Right, I don't believe anyone was assigned to her primary blame for the Biden Administration's Gaza policy. Which is why most of the anti-genocide protestors who were rightly blaming Biden were optimistic when Harris became the nominee. In August the vibes were pretty good! She (very lightly) signalled that a Harris Administration would be open to a different path than the Biden Administration, and she was given grace in return! And then she onboarded Establishment Democratic Strategists who told her to cut that out.
The blame and ire she received wasn't for the year-long policy of aiding and abetting a genocide that Joe Biden was chiefly responsible for, it was for her
campaign rhetoric and actions around the issue, which she
was chiefly responsible for. The critique was never that Kamala signed off on bombs, it's that she refused to say she would stop sending bombs if she became President, and said she would continue the existing policy of the Biden Administration.
It's not insane at all. Biden has been in politics at a high level since the early 70s. Harris on the other hand has only been on this level for 8 years. She's a novice compared to him if you're just looking at years. I haven't seen his response to these protestors. Frankly, I haven't seen Biden at all since he left office.
I'm talking about the protests he was receiving when he was the nominee.
Compare this to Kamala Harris' response to protests.

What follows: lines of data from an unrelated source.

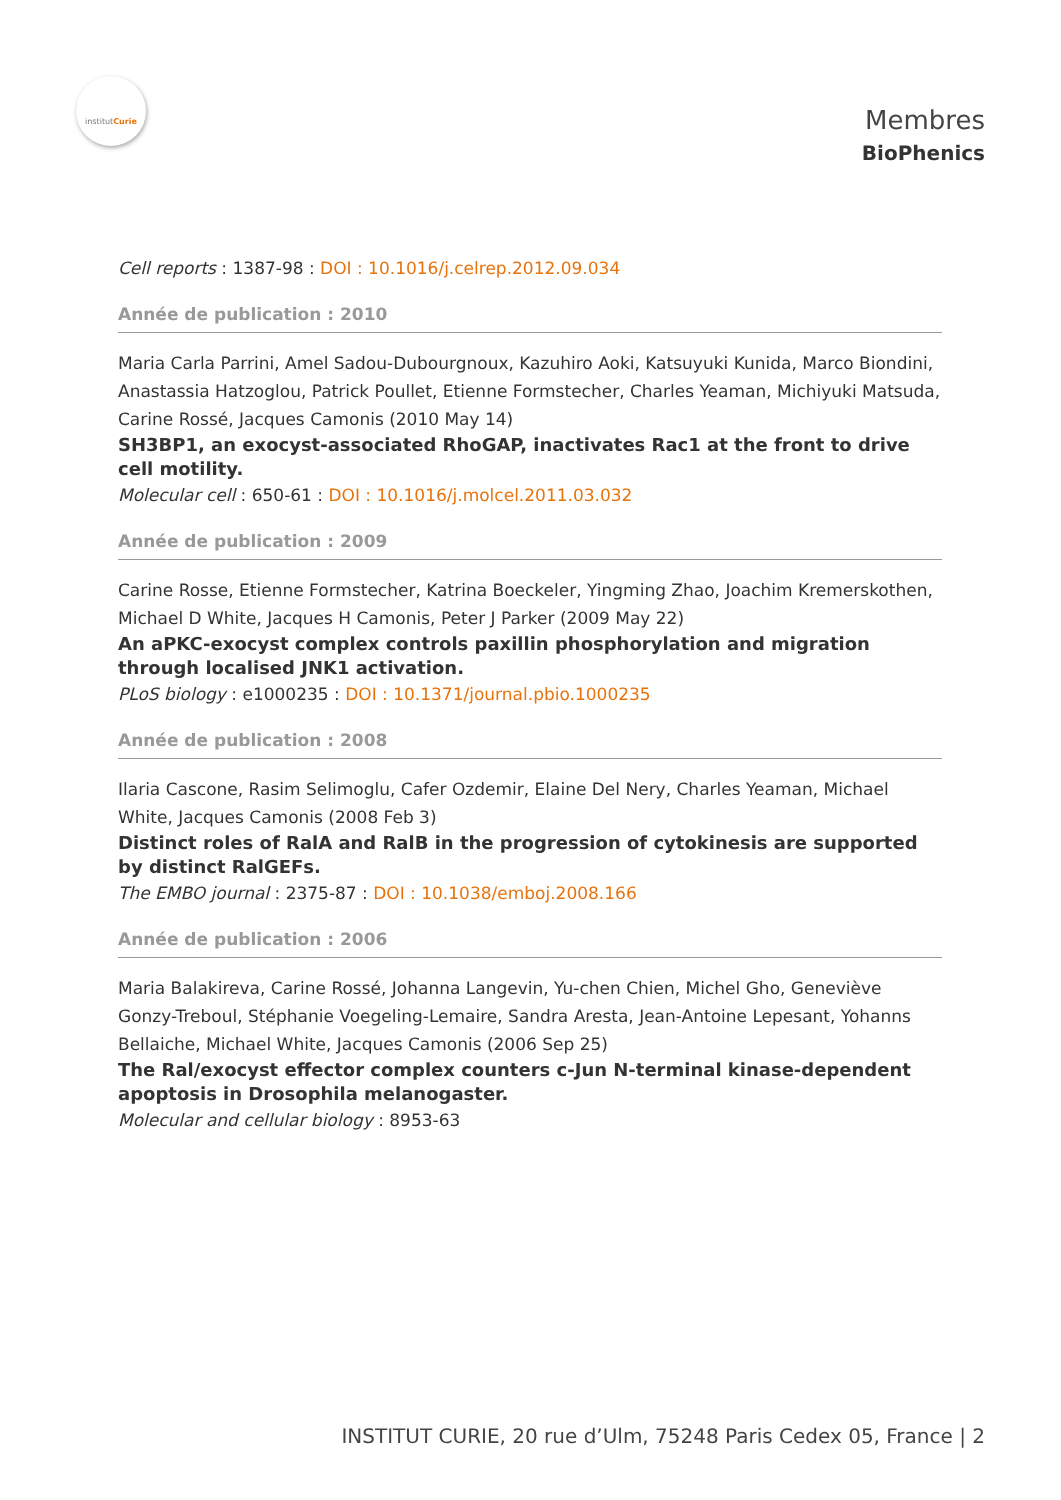institutCurie
Membres
BioPhenics
Cell reports : 1387-98 : DOI : 10.1016/j.celrep.2012.09.034
Année de publication : 2010
Maria Carla Parrini, Amel Sadou-Dubourgnoux, Kazuhiro Aoki, Katsuyuki Kunida, Marco Biondini, Anastassia Hatzoglou, Patrick Poullet, Etienne Formstecher, Charles Yeaman, Michiyuki Matsuda, Carine Rossé, Jacques Camonis (2010 May 14)
SH3BP1, an exocyst-associated RhoGAP, inactivates Rac1 at the front to drive cell motility.
Molecular cell : 650-61 : DOI : 10.1016/j.molcel.2011.03.032
Année de publication : 2009
Carine Rosse, Etienne Formstecher, Katrina Boeckeler, Yingming Zhao, Joachim Kremerskothen, Michael D White, Jacques H Camonis, Peter J Parker (2009 May 22)
An aPKC-exocyst complex controls paxillin phosphorylation and migration through localised JNK1 activation.
PLoS biology : e1000235 : DOI : 10.1371/journal.pbio.1000235
Année de publication : 2008
Ilaria Cascone, Rasim Selimoglu, Cafer Ozdemir, Elaine Del Nery, Charles Yeaman, Michael White, Jacques Camonis (2008 Feb 3)
Distinct roles of RalA and RalB in the progression of cytokinesis are supported by distinct RalGEFs.
The EMBO journal : 2375-87 : DOI : 10.1038/emboj.2008.166
Année de publication : 2006
Maria Balakireva, Carine Rossé, Johanna Langevin, Yu-chen Chien, Michel Gho, Geneviève Gonzy-Treboul, Stéphanie Voegeling-Lemaire, Sandra Aresta, Jean-Antoine Lepesant, Yohanns Bellaiche, Michael White, Jacques Camonis (2006 Sep 25)
The Ral/exocyst effector complex counters c-Jun N-terminal kinase-dependent apoptosis in Drosophila melanogaster.
Molecular and cellular biology : 8953-63
INSTITUT CURIE, 20 rue d’Ulm, 75248 Paris Cedex 05, France | 2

Not to mention the dogshyt response she gave to protestors at her book tour, a full year after the election with all the time and space to think deeply about what happened. Which can only lead me to the conclusion that you're right, she's a thin-skinned novice and it shows. But I also think there was a calculation made that factored in the uncritical stan culture of politics we're seeing from many in this very thread who have parasocial relationships with their fave politicians. There is a recent culture of lack of humility or servitude that has pervaded our political landscape and I guarantee people on Kamala's team were trying to channel. They were going to put "I'm speaking now!" on merch. They're leaning into the toxic, egotistical political elitist negging culture.
But it's also Kamala's job and responsibility to remind those protestors that they had the opportunity to vote for her and they didn't. Elections have consequences. And obviously those protestors are as slow to learn from their mistakes as Harris is.
I don't think there has been much evidence that Kamala Harris (who couldn't muster up a single mumbling word about the devastation the Palestinians were continuing to experience under Trump until he signed a fukking ceasefire) would have been markedly, meaningfully different on
this issue than Trump, so the people who are protesting on behalf of this issue don't have as much to learn from her loss as she does in my opinion. It's hard to do an "I told you so!" when you never made the case, especially when a peace treaty was just signed. She doesn't care about this issue, she just doesn't want to be held to account.